Se Passo Fundo quer ser uma Cidade Sustentável, conclui, a primeira coisa a fazer é uma grande audiência pública sobre esse tema e mostrar a importância dessa região para todo o Estado. Ela chama a atenção da população de Passo Fundo para o problema do abastecimento de água:

“Estudos mostram que as barragens do Miranda e da fazenda estão perdendo capacidade e serão capazes de abastecer nos níveis atuais a população de Passo Fundo até 2015. A partir daí, a Corsan vai precisar buscar água na barragem do Capinguí. A população só aumenta, mas os rios não aumentam e são degradados. Passo Fundo está hoje entre as dez cidades que mais se industrializam no estado, atraindo empresas, trabalhadores e inclusive imigrantes de outros países (como Senegal e Bangladesh). Se a população e a urbanização continuarem crescendo no ritmo atual, teremos problemas muito graves”.

O engenheiro agrônomo Victor Hugo Carrão, que participou do Comitê de Gerenciamento da Bacia Hidrográfica do Rio Passo Fundo (CBHPF) até março deste ano, reforça as advertências chamando a atenção para a degradação dos solos na região, processo que diminui a capacidade de armazenamento de água. Segundo ele, em função do tipo de agricultura que vem sendo praticado na região (hegemonizado pela cultura da soja), “não há retorno de palha suficiente para conservar e recuperar os solos, refletindo na infiltração e armazenamento desta água nos solos na bacia, reduzindo ano a ano os lençóis subterrâneos de água, colocando em risco a manutenção das fontes e nascentes”. Carrão também defende que as nascentes da região sejam consideradas áreas de relevante interesse ecológico.
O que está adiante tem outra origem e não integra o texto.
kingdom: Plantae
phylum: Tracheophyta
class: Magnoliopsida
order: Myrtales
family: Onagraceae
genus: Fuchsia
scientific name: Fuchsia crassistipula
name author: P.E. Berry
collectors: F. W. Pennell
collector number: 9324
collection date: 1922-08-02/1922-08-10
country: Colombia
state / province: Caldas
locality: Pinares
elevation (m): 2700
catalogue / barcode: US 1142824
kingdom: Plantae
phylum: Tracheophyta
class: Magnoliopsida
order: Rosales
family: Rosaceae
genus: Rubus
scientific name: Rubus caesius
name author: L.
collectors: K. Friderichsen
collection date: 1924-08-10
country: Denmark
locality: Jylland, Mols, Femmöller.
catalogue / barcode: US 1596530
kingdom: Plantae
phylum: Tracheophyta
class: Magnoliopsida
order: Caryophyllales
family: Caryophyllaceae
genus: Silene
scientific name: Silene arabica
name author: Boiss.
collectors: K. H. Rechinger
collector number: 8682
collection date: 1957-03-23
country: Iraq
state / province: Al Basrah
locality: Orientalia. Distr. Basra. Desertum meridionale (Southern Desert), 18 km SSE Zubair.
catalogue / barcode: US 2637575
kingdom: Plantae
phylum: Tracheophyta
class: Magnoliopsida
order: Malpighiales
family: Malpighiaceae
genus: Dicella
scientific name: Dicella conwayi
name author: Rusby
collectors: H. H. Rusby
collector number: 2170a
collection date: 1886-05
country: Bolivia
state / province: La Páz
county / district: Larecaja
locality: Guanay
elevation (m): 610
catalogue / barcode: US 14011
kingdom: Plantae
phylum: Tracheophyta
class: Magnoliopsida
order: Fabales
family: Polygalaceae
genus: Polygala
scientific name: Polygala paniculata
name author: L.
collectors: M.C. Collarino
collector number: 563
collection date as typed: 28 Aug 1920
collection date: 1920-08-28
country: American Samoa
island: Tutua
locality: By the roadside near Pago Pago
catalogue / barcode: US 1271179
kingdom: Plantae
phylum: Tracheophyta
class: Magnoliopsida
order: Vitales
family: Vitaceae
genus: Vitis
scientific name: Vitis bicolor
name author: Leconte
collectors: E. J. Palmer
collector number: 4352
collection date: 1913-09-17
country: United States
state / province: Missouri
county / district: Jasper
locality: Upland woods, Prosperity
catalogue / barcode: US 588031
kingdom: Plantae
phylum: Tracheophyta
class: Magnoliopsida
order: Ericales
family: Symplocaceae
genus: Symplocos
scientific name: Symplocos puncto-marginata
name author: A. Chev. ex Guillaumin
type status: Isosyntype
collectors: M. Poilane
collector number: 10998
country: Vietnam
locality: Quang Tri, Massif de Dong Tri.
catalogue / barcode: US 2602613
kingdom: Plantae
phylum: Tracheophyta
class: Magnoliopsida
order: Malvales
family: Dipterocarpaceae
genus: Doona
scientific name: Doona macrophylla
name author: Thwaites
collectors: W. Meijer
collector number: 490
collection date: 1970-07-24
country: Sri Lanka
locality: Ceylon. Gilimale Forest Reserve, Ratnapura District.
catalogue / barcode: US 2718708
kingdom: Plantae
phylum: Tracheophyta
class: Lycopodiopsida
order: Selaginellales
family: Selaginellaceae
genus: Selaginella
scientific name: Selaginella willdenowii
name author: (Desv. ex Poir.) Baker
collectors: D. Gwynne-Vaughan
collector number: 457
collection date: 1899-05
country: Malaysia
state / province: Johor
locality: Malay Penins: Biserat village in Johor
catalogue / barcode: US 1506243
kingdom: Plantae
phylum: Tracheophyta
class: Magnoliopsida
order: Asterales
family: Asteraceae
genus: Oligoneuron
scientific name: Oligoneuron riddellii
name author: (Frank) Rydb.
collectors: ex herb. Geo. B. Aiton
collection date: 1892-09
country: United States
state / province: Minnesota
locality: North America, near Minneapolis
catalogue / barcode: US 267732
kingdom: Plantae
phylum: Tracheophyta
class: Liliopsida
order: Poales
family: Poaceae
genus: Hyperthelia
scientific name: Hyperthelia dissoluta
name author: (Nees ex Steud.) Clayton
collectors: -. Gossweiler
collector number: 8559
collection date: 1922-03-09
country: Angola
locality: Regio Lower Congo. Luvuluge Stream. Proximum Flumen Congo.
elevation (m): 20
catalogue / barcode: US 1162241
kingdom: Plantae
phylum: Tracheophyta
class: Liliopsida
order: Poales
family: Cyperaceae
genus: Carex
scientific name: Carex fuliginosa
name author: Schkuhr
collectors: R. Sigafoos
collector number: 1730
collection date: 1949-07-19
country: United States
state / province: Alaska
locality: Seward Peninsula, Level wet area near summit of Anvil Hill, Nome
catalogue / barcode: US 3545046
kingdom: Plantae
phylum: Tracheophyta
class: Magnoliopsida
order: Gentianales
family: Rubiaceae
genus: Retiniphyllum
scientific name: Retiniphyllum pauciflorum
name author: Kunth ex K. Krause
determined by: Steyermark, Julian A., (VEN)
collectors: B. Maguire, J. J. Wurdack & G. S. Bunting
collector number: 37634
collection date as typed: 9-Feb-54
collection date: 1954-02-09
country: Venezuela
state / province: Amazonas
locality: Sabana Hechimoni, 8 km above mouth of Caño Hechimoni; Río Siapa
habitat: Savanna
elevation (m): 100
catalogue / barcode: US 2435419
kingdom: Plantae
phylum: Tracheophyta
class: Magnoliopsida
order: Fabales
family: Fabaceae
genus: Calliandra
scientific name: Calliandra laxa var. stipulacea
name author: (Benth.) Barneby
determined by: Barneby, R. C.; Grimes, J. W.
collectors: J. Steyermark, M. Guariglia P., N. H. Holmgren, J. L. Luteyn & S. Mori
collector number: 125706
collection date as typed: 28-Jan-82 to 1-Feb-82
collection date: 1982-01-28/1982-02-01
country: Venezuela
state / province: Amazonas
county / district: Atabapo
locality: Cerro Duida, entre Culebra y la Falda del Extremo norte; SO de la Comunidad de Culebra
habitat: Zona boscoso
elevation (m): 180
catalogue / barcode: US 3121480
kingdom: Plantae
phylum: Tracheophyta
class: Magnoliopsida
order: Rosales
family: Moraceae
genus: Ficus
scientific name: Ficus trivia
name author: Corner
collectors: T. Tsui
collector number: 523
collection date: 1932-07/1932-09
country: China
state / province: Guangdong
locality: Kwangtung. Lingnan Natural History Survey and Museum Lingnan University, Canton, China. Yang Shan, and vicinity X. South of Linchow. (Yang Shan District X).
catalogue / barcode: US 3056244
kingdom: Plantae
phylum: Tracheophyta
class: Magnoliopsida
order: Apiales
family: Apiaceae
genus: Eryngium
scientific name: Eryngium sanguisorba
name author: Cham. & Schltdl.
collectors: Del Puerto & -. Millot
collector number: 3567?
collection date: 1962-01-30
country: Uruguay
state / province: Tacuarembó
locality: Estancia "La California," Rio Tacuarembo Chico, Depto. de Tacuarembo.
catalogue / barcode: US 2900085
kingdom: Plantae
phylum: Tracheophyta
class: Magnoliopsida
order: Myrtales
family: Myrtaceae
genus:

O Conselho Estadual de Recursos Hídricos (CRH) já homologou a proposta de enquadramento das águas superficiais da Bacia do Passo Fundo.

O Conselho Estadual de Recursos Hídricos (CRH) já homologou a proposta de enquadramento das águas superficiais que estabelece os parâmetros de qualidade para o uso dos recursos hídricos na Bacia Hidrográfica do Rio Passo Fundo para os próximos 20 anos. Segundo o ex-presidente do Comitê da Bacia Hidrográfica do Rio Passo Fundo, Claud Goellner, esse enquadramento deve ser seguido por todos os municípios e usuários da água de modo a garantir quantidade e qualidade de água para as atuais e futuras gerações.



Apesar disso, o processo de urbanização da região prossegue e o projeto de ampliação do aeroporto anda de mãos dadas com projetos de instalação de empresas naquela área cercada de nascentes que ajudam a formar boa parte das bacias hidrográficas do Estado. Por enquanto, o assunto é desconhecido pela imensa maioria da população, embora lhe diga respeito diretamente. As disputas envolvendo a água aproximam-se cada vez mais do nosso cotidiano. Vale a pena acompanhar com atenção o que está acontecendo em Passo Fundo, antes que seja tarde demais para deter processos de destruição de recursos naturais vitais para o equilíbrio ambiental, social e mesmo econômico do Estado.